世界中で日本だけ。4割の企業が「テレワークで生産性低下」の異常事態

 

実は、そこまで思い詰める必要はないように思います。というのは、問題の本質は日本語ではないからです。原因は2つあります。

1つは、日本の企業や官庁の仕事の進め方は、経験則を前提とした「自己流」で、各組織でバラバラだということです。

もう1つは、その自己流の進め方の中に「グレーゾーン」を抱えているということです。

特に、アドミ部門、つまり総務、経理、人事の仕事に顕著なのですが、普通、会社の総務、経理、人事などというのは、どの企業にも共通であるはずです。ですから、欧米やアジアでは会計学を専攻してCPA(公認会計士)などを取った人間をそのまま経理の実務に配置して、どんどん仕事を回してもらうようになっています。

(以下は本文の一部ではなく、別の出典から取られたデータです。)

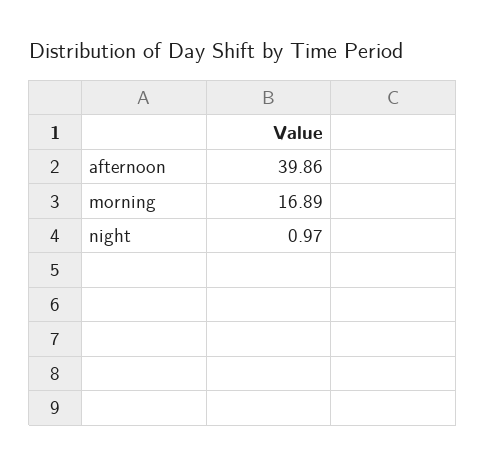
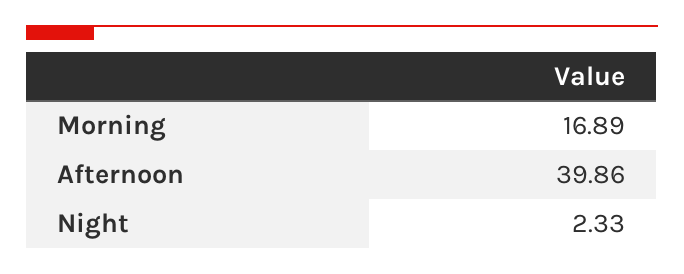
  {
    "afternoon": 39.86,
    "morning": 16.89,
-   "night": 0.97
+   "night": 2.33
  }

総務の中のオフィス環境のインフラ管理とかは、専門の企業に外注することも多いですし、企業内のコミュニケーションなどはアプリの選定と、ハードソフトの管理で終わりです。人事に至っては、個別の採用権限は現場にありますし、給与計算は、例えばアメリカの場合はADPという企業に出退勤データをオンラインで送れば自動的にやってくれます。

ですが、日本の場合は何でも自前でやっています。どうしてかというと、自己流の仕事をしたいからです。

どうして自己流なのかというと、経験則しか信じないからですし、また経験則の塊である古株が権限を持ち、経験則に基づく自己流が最善だと信じているからです。現場はまだいいのです。製品開発や製造について、勿論、最先端を知ることは必要ですが、優秀な人材が管理職にいればそうしたことは自然にやっているし、最先端を取り入れていかねば競争に勝っていけません。

ですが、総務、経理、人事、経営管理といった部門の場合は、とにかく自己流が多いです。官庁もそうで、同じような業務をやっているので、全国で同じようにやればよく、従って処理の外注などもやればいいし、様式の統一もすればいいのですが、やはり経験則に縛られた自己流が続いている部分があると思います。

問題は、自己流なので各企業で実務が好き勝手にバラバラだということです。極端な話、用語まで違ったりします。状況を変えて良くすることを、ある会社では改善、ある会社では良化、ある会社では前進などと用語が違い、違うことを「社風」だとか「企業文化」などと自己満足して、中途入社の優秀な人材を「早く社風に馴染め」などといって潰すのが良い例です。

例えば、今でもそうかもしれませんが、日本の企業の経理部は大学などで会計学を学んだ学生を嫌います。「我が社の方法が優れているので、余計な色(先入観)のない人材がいい。半端に会計などやっていて、頭の固い(その企業の自己流の方法に批判的な)ヤツより、地頭(じあたま)の良いヤツの方がいい」というような感じです。

今はそんな贅沢はできなくなりましたが、バブル期には多くの企業が内部の人材を留学させてMBAを取らせたりしていました。そんなにMBA人材が欲しいのなら、MBA卒業生を採用すればいいのですが、日本企業は嫌っていました。通常は欧米やアジアの優秀なMBAというのは「最先端の実務ノウハウ」をその会社に「持ち込む」ことが期待されます。ですが、日本の場合は「冗談じゃない、俺たちの方法論が最善なんだ」という頭の悪い不平士族ですからダメだったのです。

この「自己流の経験則」至上主義があるために、若い社員は本当に細かなことについて、「先輩社員に尋ね、過去の文書を調べ」て、その「自己流ルール」に従っていかないと、実務が回らないのです。